7. But I want a program that runs 10 copies not 1.
   • No problem, let's add a loop to start forking our processes.
     • For an experienced programmer, this is a warning situation.
     • If we are not careful we will kill the system.
     • Caution: placing a fork inside of a loop can lead to a fork bomb.
   • Let's do it correctly first.

     • const int PROCS{10};
       
       ....
       pid_t pid;
       
       i = 0;  
       while (i < PROCS) {
            pid = fork();
            myPid = getpid();
       
            if (pid == 0) {
               cout <<"Child here, my pid is " << myPid <<endl;
               i = PROCS;
            } else {
               cout << "Parent here, my pid is " << myPid << endl;
               i++;
            }
       }

     • Note, the child will set i so that it immediately exits from the loop.
     • The parent will increment i so that it starts i children with fork.
   • Save this, compile it and run it.
     • What happens to the load?
     • Do you see 10 processes running?
     • Note, if you kill the parent with ctrl-c the other process will terminate as well.
       • There are ways to change this so it does not happen.
   • Look over the code and make sure you understand what is happening.
8. Create the fork bomb.
   • Comment out the line i = PROCS; in the child branch of the if.
   • Recompile and run the code.
   • Watch the load increase
   • In another window, try to run a command.
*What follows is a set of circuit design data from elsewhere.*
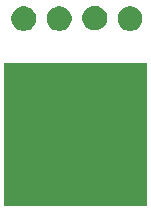
<source format=gbr>
G04 #@! TF.GenerationSoftware,KiCad,Pcbnew,(5.1.5)-3*
G04 #@! TF.CreationDate,2020-02-02T18:50:59-05:00*
G04 #@! TF.ProjectId,Low-Profile USB,4c6f772d-5072-46f6-9669-6c6520555342,rev?*
G04 #@! TF.SameCoordinates,Original*
G04 #@! TF.FileFunction,Soldermask,Bot*
G04 #@! TF.FilePolarity,Negative*
%FSLAX46Y46*%
G04 Gerber Fmt 4.6, Leading zero omitted, Abs format (unit mm)*
G04 Created by KiCad (PCBNEW (5.1.5)-3) date 2020-02-02 18:50:59*
%MOMM*%
%LPD*%
G04 APERTURE LIST*
%ADD10C,0.100000*%
G04 APERTURE END LIST*
D10*
G36*
X152051000Y-98051000D02*
G01*
X139949000Y-98051000D01*
X139949000Y-85949000D01*
X152051000Y-85949000D01*
X152051000Y-98051000D01*
G37*
G36*
X150906564Y-81139389D02*
G01*
X151097833Y-81218615D01*
X151097835Y-81218616D01*
X151195143Y-81283635D01*
X151269973Y-81333635D01*
X151416365Y-81480027D01*
X151531385Y-81652167D01*
X151610611Y-81843436D01*
X151651000Y-82046484D01*
X151651000Y-82253516D01*
X151610611Y-82456564D01*
X151552095Y-82597835D01*
X151531384Y-82647835D01*
X151416365Y-82819973D01*
X151269973Y-82966365D01*
X151097835Y-83081384D01*
X151097834Y-83081385D01*
X151097833Y-83081385D01*
X150906564Y-83160611D01*
X150703516Y-83201000D01*
X150496484Y-83201000D01*
X150293436Y-83160611D01*
X150102167Y-83081385D01*
X150102166Y-83081385D01*
X150102165Y-83081384D01*
X149930027Y-82966365D01*
X149783635Y-82819973D01*
X149668616Y-82647835D01*
X149647905Y-82597835D01*
X149589389Y-82456564D01*
X149549000Y-82253516D01*
X149549000Y-82046484D01*
X149589389Y-81843436D01*
X149668615Y-81652167D01*
X149783635Y-81480027D01*
X149930027Y-81333635D01*
X150004857Y-81283635D01*
X150102165Y-81218616D01*
X150102167Y-81218615D01*
X150293436Y-81139389D01*
X150496484Y-81099000D01*
X150703516Y-81099000D01*
X150906564Y-81139389D01*
G37*
G36*
X144906564Y-81139389D02*
G01*
X145097833Y-81218615D01*
X145097835Y-81218616D01*
X145195143Y-81283635D01*
X145269973Y-81333635D01*
X145416365Y-81480027D01*
X145531385Y-81652167D01*
X145610611Y-81843436D01*
X145651000Y-82046484D01*
X145651000Y-82253516D01*
X145610611Y-82456564D01*
X145552095Y-82597835D01*
X145531384Y-82647835D01*
X145416365Y-82819973D01*
X145269973Y-82966365D01*
X145097835Y-83081384D01*
X145097834Y-83081385D01*
X145097833Y-83081385D01*
X144906564Y-83160611D01*
X144703516Y-83201000D01*
X144496484Y-83201000D01*
X144293436Y-83160611D01*
X144102167Y-83081385D01*
X144102166Y-83081385D01*
X144102165Y-83081384D01*
X143930027Y-82966365D01*
X143783635Y-82819973D01*
X143668616Y-82647835D01*
X143647905Y-82597835D01*
X143589389Y-82456564D01*
X143549000Y-82253516D01*
X143549000Y-82046484D01*
X143589389Y-81843436D01*
X143668615Y-81652167D01*
X143783635Y-81480027D01*
X143930027Y-81333635D01*
X144004857Y-81283635D01*
X144102165Y-81218616D01*
X144102167Y-81218615D01*
X144293436Y-81139389D01*
X144496484Y-81099000D01*
X144703516Y-81099000D01*
X144906564Y-81139389D01*
G37*
G36*
X141906564Y-81139389D02*
G01*
X142097833Y-81218615D01*
X142097835Y-81218616D01*
X142195143Y-81283635D01*
X142269973Y-81333635D01*
X142416365Y-81480027D01*
X142531385Y-81652167D01*
X142610611Y-81843436D01*
X142651000Y-82046484D01*
X142651000Y-82253516D01*
X142610611Y-82456564D01*
X142552095Y-82597835D01*
X142531384Y-82647835D01*
X142416365Y-82819973D01*
X142269973Y-82966365D01*
X142097835Y-83081384D01*
X142097834Y-83081385D01*
X142097833Y-83081385D01*
X141906564Y-83160611D01*
X141703516Y-83201000D01*
X141496484Y-83201000D01*
X141293436Y-83160611D01*
X141102167Y-83081385D01*
X141102166Y-83081385D01*
X141102165Y-83081384D01*
X140930027Y-82966365D01*
X140783635Y-82819973D01*
X140668616Y-82647835D01*
X140647905Y-82597835D01*
X140589389Y-82456564D01*
X140549000Y-82253516D01*
X140549000Y-82046484D01*
X140589389Y-81843436D01*
X140668615Y-81652167D01*
X140783635Y-81480027D01*
X140930027Y-81333635D01*
X141004857Y-81283635D01*
X141102165Y-81218616D01*
X141102167Y-81218615D01*
X141293436Y-81139389D01*
X141496484Y-81099000D01*
X141703516Y-81099000D01*
X141906564Y-81139389D01*
G37*
G36*
X147906564Y-81089389D02*
G01*
X148027277Y-81139390D01*
X148097835Y-81168616D01*
X148172665Y-81218616D01*
X148269973Y-81283635D01*
X148416365Y-81430027D01*
X148531385Y-81602167D01*
X148610611Y-81793436D01*
X148651000Y-81996484D01*
X148651000Y-82203516D01*
X148610611Y-82406564D01*
X148531385Y-82597833D01*
X148531384Y-82597835D01*
X148416365Y-82769973D01*
X148269973Y-82916365D01*
X148097835Y-83031384D01*
X148097834Y-83031385D01*
X148097833Y-83031385D01*
X147906564Y-83110611D01*
X147703516Y-83151000D01*
X147496484Y-83151000D01*
X147293436Y-83110611D01*
X147102167Y-83031385D01*
X147102166Y-83031385D01*
X147102165Y-83031384D01*
X146930027Y-82916365D01*
X146783635Y-82769973D01*
X146668616Y-82597835D01*
X146668615Y-82597833D01*
X146589389Y-82406564D01*
X146549000Y-82203516D01*
X146549000Y-81996484D01*
X146589389Y-81793436D01*
X146668615Y-81602167D01*
X146783635Y-81430027D01*
X146930027Y-81283635D01*
X147027335Y-81218616D01*
X147102165Y-81168616D01*
X147172723Y-81139390D01*
X147293436Y-81089389D01*
X147496484Y-81049000D01*
X147703516Y-81049000D01*
X147906564Y-81089389D01*
G37*
M02*

</source>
What happens?
   • What is happening?
   • Note, you are lucky, you can kill the fork bomb by typing ctrl-c in the window where you started it.
     • This is not the case when someone else starts one.
9. Defending against a fork bomb
   • On a linux system you can defend against a fork bomb by setting a limit in /etc/security/limits.conf
   • Add a line at the end
   • You will need to do this as root

      bob     hard    nproc   150 

   • This only takes effect on login so log out and back in again.
   • This will set a hard limit for bob, so if you want to run top, do so before you start the fork bomb.
   • Or better yet, log in as alice and su to bob in one window and run the fork bomb.